Parenting / Families
Impact of parental stigma and type of psychoeducation on mental health attitudes and help-seeking intentions
Katherine Escobar, M.A.
Doctoral Student
Suffolk University
Hyde Park, Massachusetts
David A. Langer, ABPP, Ph.D.
Associate Professor
Suffolk University
Boston, Massachusetts
Parental stigma is a significant barrier to youth receiving needed mental health care. Our field’s understanding of what influences parental stigma, and how parental stigma may impact parent behavior is limited, though. In this study of 100 parents of adolescents recruited through MTurk, we assessed 1) the relationship between multiple stigma subtypes (public, perceived, and self-stigma) and parental attitudes towards help-seeking and willingness to seek help for their child if needed, and 2) the impact of publicly available psychoeducation materials on parental stigma and parents' attitudes and willingness to seek treatment, randomly assigning parents to receive psychoeducation on depression (from the CDC) or psychoeducation on children’s general mental health and brain development (from the NIH). Parents' self-stigma, perceived stigma, and public stigma were significantly related to their attitudes towards mental health services and their help-seeking intentions for their children, yet not always in the hypothesized directions.
Parents who reported more public stigma (e.g., beliefs that the public devalues children with mental illness and has negative perceptions about depression) and self-stigma (e.g., held stigmatizing beliefs about depression, childhood mental illness, and children using psychiatric meds) were more likely to report more negative attitudes about seeking services. However, parents who noted more negative attitudes about children using psychiatric medication (p = .20) and who believed the public stigmatized children with mental illness (p = .29) were more likely to report that they would seek treatment for their children if needed.
It is possible that, irrespective of parents’ views towards mental health services, if a parent believes their child is suffering from a highly stigmatized mental illness, they will be more likely to want to address their child’s mental illness with treatment.

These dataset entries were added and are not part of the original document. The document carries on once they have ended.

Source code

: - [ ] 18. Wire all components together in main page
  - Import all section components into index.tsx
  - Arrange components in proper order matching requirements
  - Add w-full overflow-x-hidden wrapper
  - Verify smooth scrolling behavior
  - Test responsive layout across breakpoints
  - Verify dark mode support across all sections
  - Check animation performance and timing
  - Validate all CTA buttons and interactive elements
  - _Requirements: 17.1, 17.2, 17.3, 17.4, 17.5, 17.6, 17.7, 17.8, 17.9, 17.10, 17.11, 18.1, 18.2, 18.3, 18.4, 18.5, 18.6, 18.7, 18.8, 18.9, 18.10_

Lastly, psychoeducational content significantly impacted attitudes and beliefs about seeking treatment. Parents who received general psychoeducation demonstrated a significant increase in positive attitudes about mental health services compared to parents who received depression-specific information (an interaction effect; p = .001). Interestingly, in both conditions, parents reported lower intentions to seek treatment after having read any psychoeducational material (p = .027). Yet, parents' concerns about being stigmatized if they sought treatment were also reduced (p = .007). Implications for studying stigma subtypes will be discussed, in addition to implications for how our field presents psychoeducation materials – and how this may unintentionally increase stigmatizing beliefs and barriers to care. This is especially important as we grapple with the differential impact of stigma may have for groups of people who have faced systemic oppression, and the additional barriers to care faced by youth with minoritized backgrounds.